--- Exercise objective ---
Write out exactly the lines of the entries below from the one holding "4.1 Belief propagation" to the one holding "μV→F(v) := ∏F′∈𝒩(V),F′≠F μF′→V(v) (2)", inclusive, and leave out all other lines.

--- Data to process ---
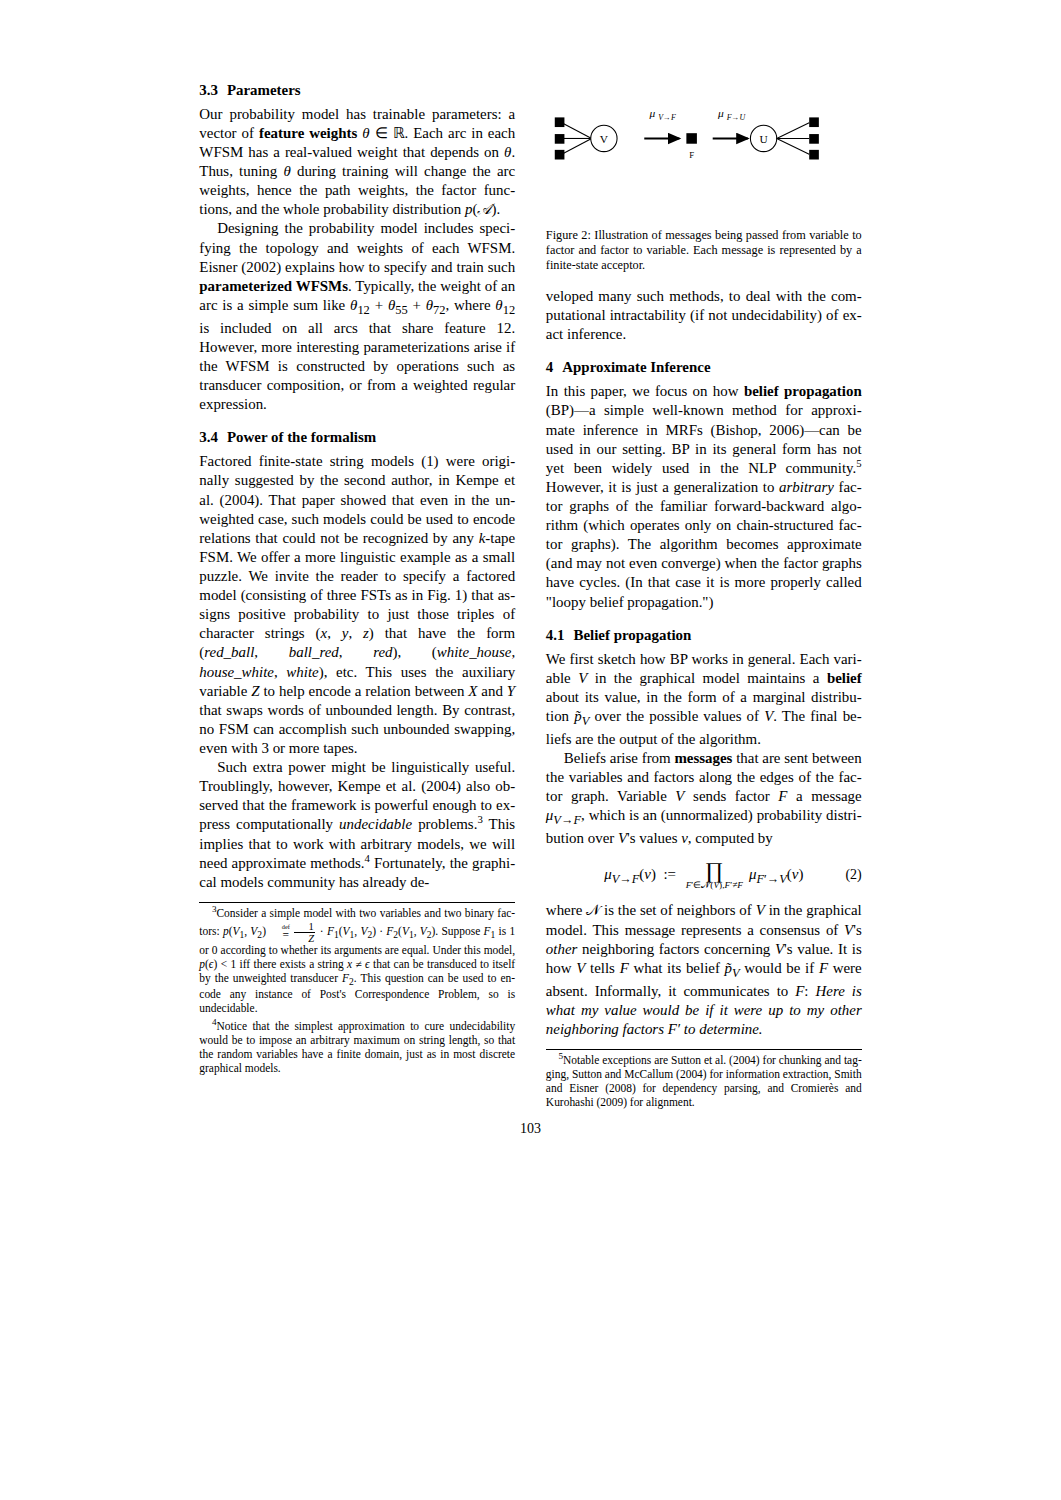3.3 Parameters
Our probability model has trainable parameters: a vector of feature weights θ ∈ ℝ. Each arc in each WFSM has a real-valued weight that depends on θ. Thus, tuning θ during training will change the arc weights, hence the path weights, the factor functions, and the whole probability distribution p(𝒜).
Designing the probability model includes specifying the topology and weights of each WFSM. Eisner (2002) explains how to specify and train such parameterized WFSMs. Typically, the weight of an arc is a simple sum like θ12 + θ55 + θ72, where θ12 is included on all arcs that share feature 12. However, more interesting parameterizations arise if the WFSM is constructed by operations such as transducer composition, or from a weighted regular expression.
3.4 Power of the formalism
Factored finite-state string models (1) were originally suggested by the second author, in Kempe et al. (2004). That paper showed that even in the unweighted case, such models could be used to encode relations that could not be recognized by any k-tape FSM. We offer a more linguistic example as a small puzzle. We invite the reader to specify a factored model (consisting of three FSTs as in Fig. 1) that assigns positive probability to just those triples of character strings (x, y, z) that have the form (red_ball, ball_red, red), (white_house, house_white, white), etc. This uses the auxiliary variable Z to help encode a relation between X and Y that swaps words of unbounded length. By contrast, no FSM can accomplish such unbounded swapping, even with 3 or more tapes.
Such extra power might be linguistically useful. Troublingly, however, Kempe et al. (2004) also observed that the framework is powerful enough to express computationally undecidable problems.3 This implies that to work with arbitrary models, we will need approximate methods.4 Fortunately, the graphical models community has already de-
3Consider a simple model with two variables and two binary factors: p(V1, V2) def= 1 Z · F1(V1, V2) · F2(V1, V2). Suppose F1 is 1 or 0 according to whether its arguments are equal. Under this model, p(ϵ) < 1 iff there exists a string x ≠ ϵ that can be transduced to itself by the unweighted transducer F2. This question can be used to encode any instance of Post's Correspondence Problem, so is undecidable.
4Notice that the simplest approximation to cure undecidability would be to impose an arbitrary maximum on string length, so that the random variables have a finite domain, just as in most discrete graphical models.
μ V→F μ F→U V F U
Figure 2: Illustration of messages being passed from variable to factor and factor to variable. Each message is represented by a finite-state acceptor.
veloped many such methods, to deal with the computational intractability (if not undecidability) of exact inference.
4 Approximate Inference
In this paper, we focus on how belief propagation (BP)—a simple well-known method for approximate inference in MRFs (Bishop, 2006)—can be used in our setting. BP in its general form has not yet been widely used in the NLP community.5 However, it is just a generalization to arbitrary factor graphs of the familiar forward-backward algorithm (which operates only on chain-structured factor graphs). The algorithm becomes approximate (and may not even converge) when the factor graphs have cycles. (In that case it is more properly called "loopy belief propagation.")
4.1 Belief propagation
We first sketch how BP works in general. Each variable V in the graphical model maintains a belief about its value, in the form of a marginal distribution p̃V over the possible values of V. The final beliefs are the output of the algorithm.
Beliefs arise from messages that are sent between the variables and factors along the edges of the factor graph. Variable V sends factor F a message μV→F, which is an (unnormalized) probability distribution over V's values v, computed by
μV→F(v) := ∏F′∈𝒩(V),F′≠F μF′→V(v) (2)
where 𝒩 is the set of neighbors of V in the graphical model. This message represents a consensus of V's other neighboring factors concerning V's value. It is how V tells F what its belief p̃V would be if F were absent. Informally, it communicates to F: Here is what my value would be if it were up to my other neighboring factors F′ to determine.
5Notable exceptions are Sutton et al. (2004) for chunking and tagging, Sutton and McCallum (2004) for information extraction, Smith and Eisner (2008) for dependency parsing, and Cromierès and Kurohashi (2009) for alignment.
103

--- Exercise answer ---
4.1 Belief propagation
We first sketch how BP works in general. Each variable V in the graphical model maintains a belief about its value, in the form of a marginal distribution p̃V over the possible values of V. The final beliefs are the output of the algorithm.
Beliefs arise from messages that are sent between the variables and factors along the edges of the factor graph. Variable V sends factor F a message μV→F, which is an (unnormalized) probability distribution over V's values v, computed by
μV→F(v) := ∏F′∈𝒩(V),F′≠F μF′→V(v) (2)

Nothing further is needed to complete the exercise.